- Subaru, Mitsubishi say they're considering dropping Takata
- Air-bag maker's stock posted record three-day decline
Toyota Motor Corp. joined Honda Motor Co. in saying they won’t use key components made by Takata Corp., as more automakers come out to distance themselves from the air-bag supplier whose defective devices are behind the biggest ever automotive safety recall.
“The inflator using ammonium nitrate produced by Takata will not be adopted by Toyota,” Akio Toyoda, Toyota president, said at a briefing in Tokyo Friday. “What’s most important above anything else is the safety and peace of mind of customers.”
Takata fell 6.2 percent in Tokyo trading, resulting in a 39 percent three-day decline, the most on record. The company posted a 8.66 billion yen ($71 million) loss in the second quarter after the trading close, and slashed its full-year net income forecast to 5 billion yen from 20 billion yen.
Honda and Toyota are the two companies with the most number of vehicles recalled because of Takata’s air bags, which have been found to rupture with excessive force and are linked to more than a hundred injuries and eight deaths.
Mazda Motor Corp. said on Thursday its new cars will no longer use Takata air-bag inflators, while Subaru-maker Fuji Heavy Industries Ltd. and Mitsubishi Motors Corp. are considering the same. The comments follow Honda’s decision to stop using Takata inflators in new models and its accusation that the company manipulated test data. The Nikkei reported Friday that Nissan Motor Co. plans not to use Takata’s air-bag inflators in new models.
The emerging rifts mark an unusual repudiation in Japan, where corporate relationships are measured in decades and Takata had counted on automakers’ support despite more than a year of criticism from U.S. lawmakers and its auto-safety regulator. Even investors appeared to think the worst was over, with the stock up 14 percent this year at one point through May. The tide turned this week when Honda surprised the market and set the stage for a potential exodus of more customers.
“Although recall costs were piling up, Takata’s operational profits weren’t bad, which is why the market was optimistic,” said Chihiro Ota, general manager at SMBC Nikko Securities Inc. in Tokyo. “But with customers now distancing themselves from Takata investors started worrying about how the company can pay all those costs. What can ease this drop? Until we know how it happened and where the responsibility lies, the trend is down.”
Takata Spokesman Toyohiro Hishikawa declined to comment for this story. Nissan declined to comment on the Nikkei report, saying that it doesn’t comment on new models or relationships with suppliers.
Honda’s desertion was significant as it led analysts to openly question Takata’s ability to survive and even President Shigehisa Takada acknowledged a risk to the company’s existence. Asked whether the company will survive, 49-year-old Takada told reporters Wednesday, “there’s risk.”
Any blows to Takata’s air bag business are devastating because it’s the company’s largest product segment, at 38 percent of its 642.8 billion yen in sales for the fiscal year through March. Inflators are only a portion of its air bag products, and other components the company has to fall back on include seat belts, steering wheels, electronics and child seats.

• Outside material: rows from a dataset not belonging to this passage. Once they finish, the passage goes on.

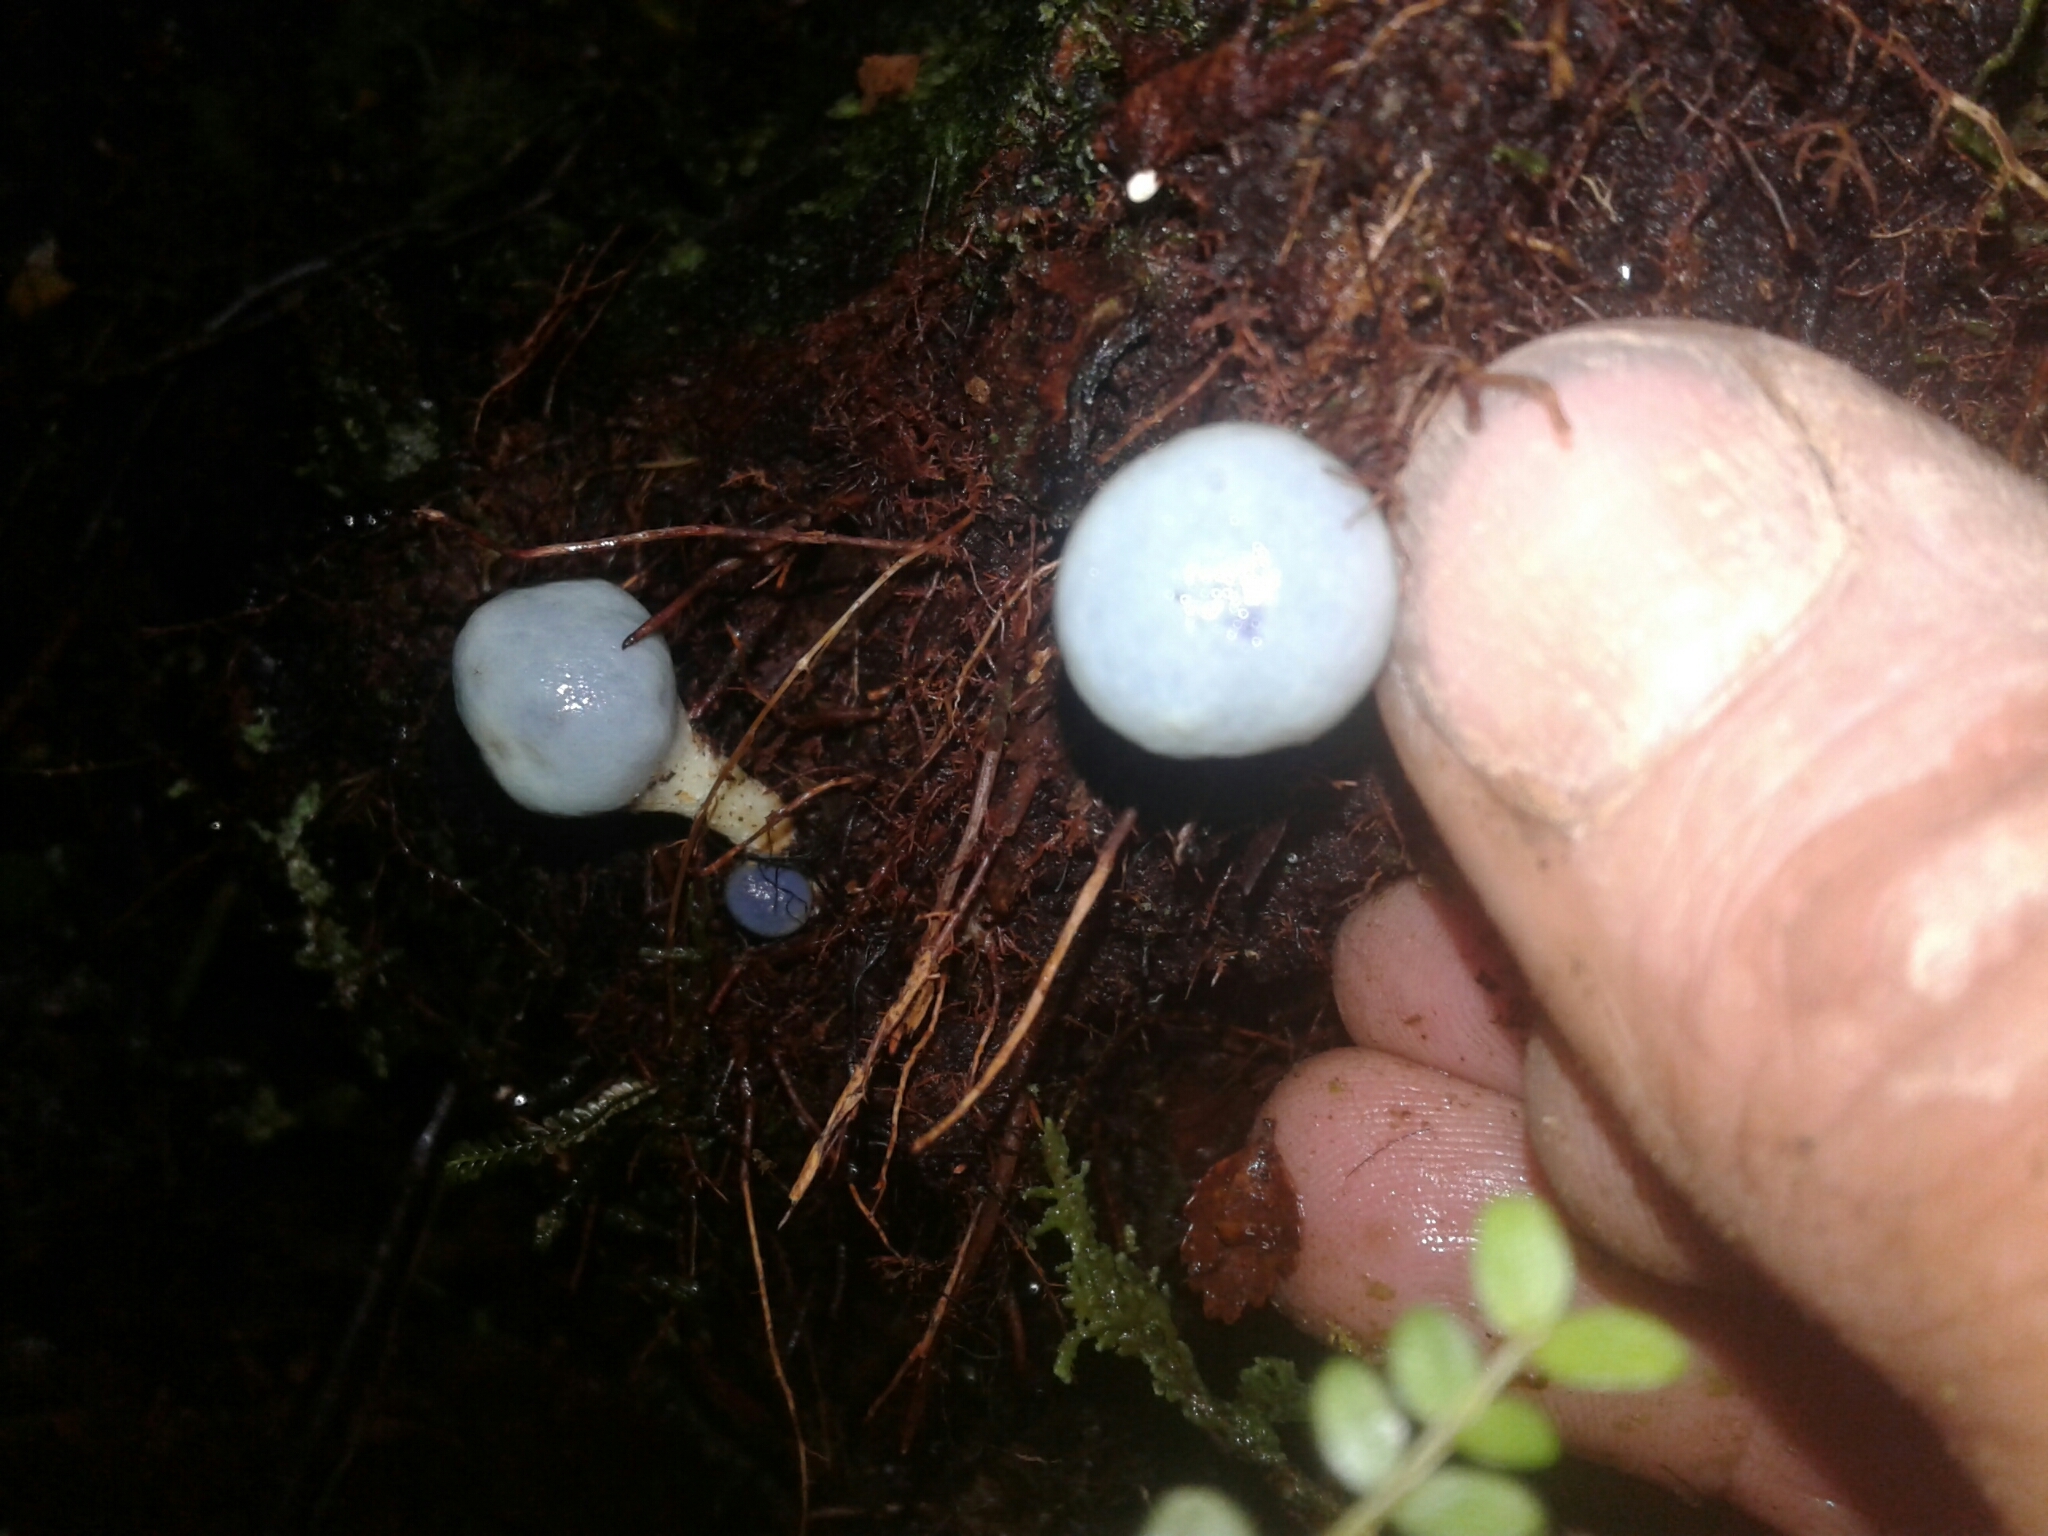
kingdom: Fungi
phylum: Basidiomycota
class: Agaricomycetes
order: Agaricales
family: Agaricaceae
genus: Clavogaster
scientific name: Clavogaster virescens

Takata has hired SMBC Nikko Securities Inc. to draw up a fundraising plan for the air-bag supplier, with the financial adviser proposing an additional share sale as one of the potential options, according to people familiar with the matter.
“I really don’t see how they’re going to be able to survive as an inflator manufacturer,” Scott Upham, founder of Valient Market Research, who has followed the air bag industry for more than two decades. “When your major clients publicly come out and say that they’re not going to use your products anymore, it makes this very difficult to sustain your business.”
Takata’s share of the global market for air bag inflators may fall to 5 percent by the end of the decade, from 22 percent last year, Valient estimates. “A lot of that is a result of losing major production contracts with their core clients, the Japanese,” Upham said.
Honda made its announcement hours after the U.S. National Highway Traffic Safety Administration fined Takata as much as a record $200 million. The agency ordered the company to phase out ammonium nitrate-based inflators, linked to seven deaths and almost 100 injuries in the U.S., by 2018. NHTSA also said Takata provided “selective, incomplete or inaccurate information” to the agency and customers since at least 2009.
Other companies are stepping up to provide alternative supplies to carmakers. By March, Daicel Corp., Autoliv Inc. and TRW Automotive will make about 68 percent of those components, according to a letter Takata sent to NHTSA in July.
Honda, which has bought parts from the supplier for more than 50 years, said this week it will be able to get all replacement inflators from companies other than Takata in the foreseeable future. The carmaker will be buying the substitute components from all three of Takata’s competitors.